Multi-Echelon Network Optimizer — Clark-Scarf Decomposition (Python)

import numpy as np
from scipy import stats
from dataclasses import dataclass
from typing import List

@dataclass
class Echelon:
    name: str
    lead_time: float            # replenishment lead time (weeks)
    demand_mean_weekly: float   # mean downstream demand per week
    demand_std_weekly: float    # std dev of weekly demand
    holding_cost: float         # $/unit/week at this echelon
    service_level: float        # target fill rate (Clark-Scarf)

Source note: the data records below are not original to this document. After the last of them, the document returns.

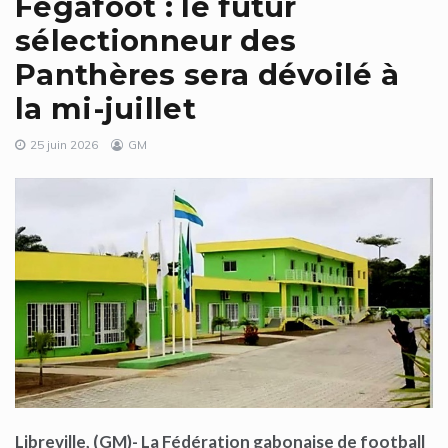
Fegafoot : le futur
sélectionneur des
Panthères sera dévoilé à
la mi-juillet
25 juin 2026
GM
Libreville, (GM)- La Fédération gabonaise de football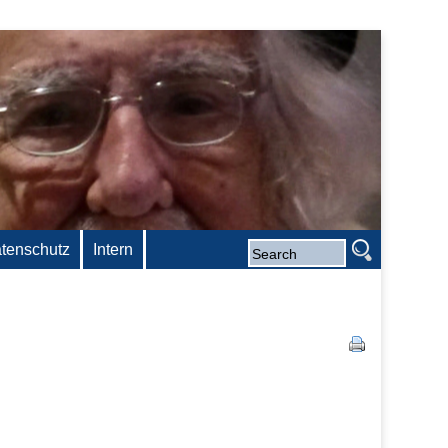
tenschutz
Intern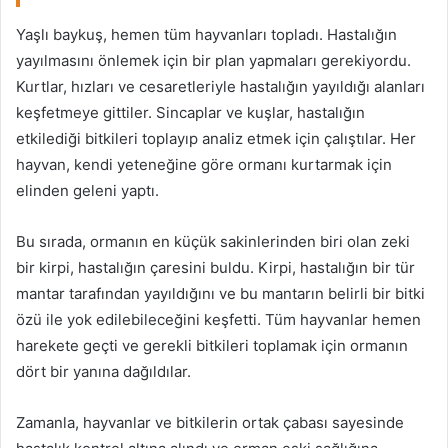
Yaşlı baykuş, hemen tüm hayvanları topladı. Hastalığın
yayılmasını önlemek için bir plan yapmaları gerekiyordu.
Kurtlar, hızları ve cesaretleriyle hastalığın yayıldığı alanları
keşfetmeye gittiler. Sincaplar ve kuşlar, hastalığın
etkilediği bitkileri toplayıp analiz etmek için çalıştılar. Her
hayvan, kendi yeteneğine göre ormanı kurtarmak için
elinden geleni yaptı.
Bu sırada, ormanın en küçük sakinlerinden biri olan zeki
bir kirpi, hastalığın çaresini buldu. Kirpi, hastalığın bir tür
mantar tarafından yayıldığını ve bu mantarın belirli bir bitki
özü ile yok edilebileceğini keşfetti. Tüm hayvanlar hemen
harekete geçti ve gerekli bitkileri toplamak için ormanın
dört bir yanına dağıldılar.
Zamanla, hayvanlar ve bitkilerin ortak çabası sayesinde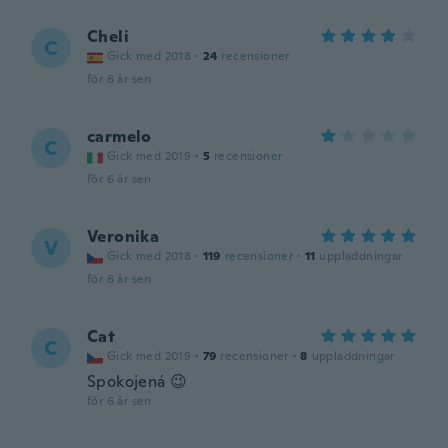
Cheli
C
Gick med 2018
·
24
recensioner
för 6 år sen
carmelo
C
Gick med 2019
·
5
recensioner
för 6 år sen
Veronika
V
Gick med 2018
·
119
recensioner
·
11
uppladdningar
för 6 år sen
Cat
C
Gick med 2019
·
79
recensioner
·
8
uppladdningar
Spokojená 😉
för 6 år sen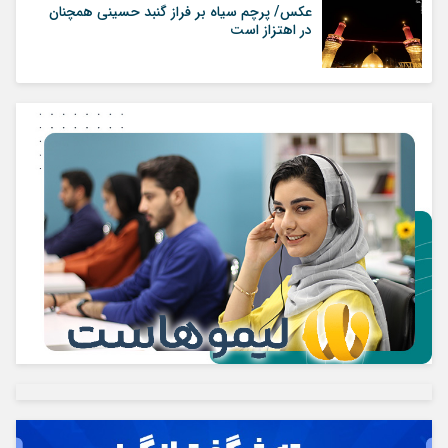
عکس/ پرچم سیاه بر فراز گنبد حسینی همچنان
در اهتزاز است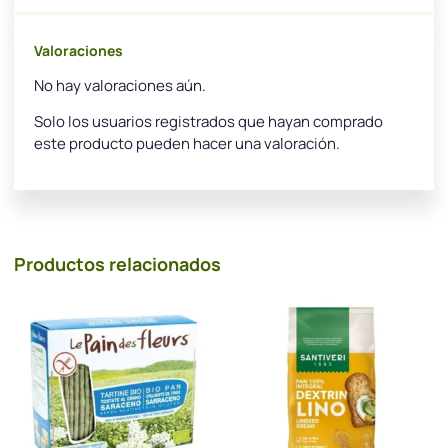
Valoraciones
No hay valoraciones aún.
Solo los usuarios registrados que hayan comprado
este producto pueden hacer una valoración.
Productos relacionados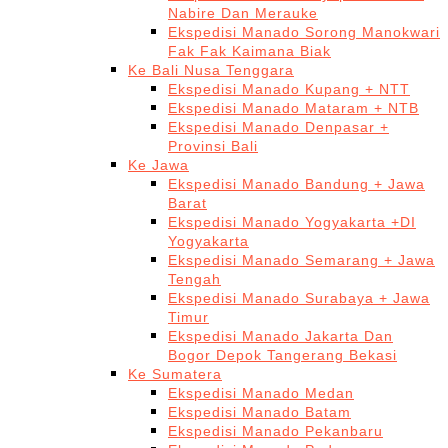
Nabire Dan Merauke
Ekspedisi Manado Sorong Manokwari
Fak Fak Kaimana Biak
Ke Bali Nusa Tenggara
Ekspedisi Manado Kupang + NTT
Ekspedisi Manado Mataram + NTB
Ekspedisi Manado Denpasar +
Provinsi Bali
Ke Jawa
Ekspedisi Manado Bandung + Jawa
Barat
Ekspedisi Manado Yogyakarta +DI
Yogyakarta
Ekspedisi Manado Semarang + Jawa
Tengah
Ekspedisi Manado Surabaya + Jawa
Timur
Ekspedisi Manado Jakarta Dan
Bogor Depok Tangerang Bekasi
Ke Sumatera
Ekspedisi Manado Medan
Ekspedisi Manado Batam
Ekspedisi Manado Pekanbaru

def echelon_safety_stock(e: Echelon) -> int:
    z = stats.norm.ppf(e.service_level)
    sigma_lt = e.demand_std_weekly * np.sqrt(e.lead_time)
    return int(np.ceil(z * sigma_lt))

def optimize_network(echelons: List[Echelon]) -> dict:
    """Clark-Scarf decomposition: each echelon optimized independently."""
    results, total_cost = {}, 0
    for e in echelons:
        ss = echelon_safety_stock(e)
        base = int(np.ceil(e.demand_mean_weekly * e.lead_time + ss))
        weekly_cost = ss * e.holding_cost
        results[e.name] = {
            "safety_stock": ss, "base_stock_level": base,
            "weekly_holding_cost": round(weekly_cost, 2),
            "service_level": f"{e.service_level*100:.1f}%"
        }
        total_cost += weekly_cost
    results["total_weekly_ss_cost"] = round(total_cost, 2)
    return results

# Amazon 3-echelon Echo Dot network
network = [
    Echelon("Central Warehouse (ONT8)", 4, 8500, 600, 0.08, 0.99),
    Echelon("Regional DC (BOS1)",        1.5, 2100, 180, 0.12, 0.97),
    Echelon("Fulfillment Center (BOS5)", 2, 1000, 85,  0.16, 0.95),
]
result = optimize_network(network)
for name, data in result.items():
    if name != "total_weekly_ss_cost":
        print(f"{name}: SS={data['safety_stock']}, Base={data['base_stock_level']}")
print(f"Total weekly SS holding cost: ${result['total_weekly_ss_cost']:,.2f}")
# Output:
# Central Warehouse (ONT8): SS=1394, Base=35394
# Regional DC (BOS1): SS=273, Base=3423
# Fulfillment Center (BOS5): SS=197, Base=2197
# Total weekly SS holding cost: $171.98

About This Demo

Built to illustrate production-grade inventory optimization for Amazon Fulfillment Centers.

Amazon FC Inventory Optimizer

This demo implements the EOQ + safety stock model used by Amazon’s supply chain systems to optimize replenishment for 12M+ ASINs across 110+ fulfillment centers. The interactive simulation runs 52-week inventory trajectories using Box-Muller Monte Carlo sampling, showing real-time stockout events and Prime SLA compliance rates as you tune demand parameters.

Algorithms: EOQ (Ford Harris 1913), Z-score safety stock (Whitin 1953), Clark-Scarf multi-echelon decomposition (1960), Holt-Winters triple exponential smoothing (1957, 1960). All cost parameters reflect realistic Amazon FC economics.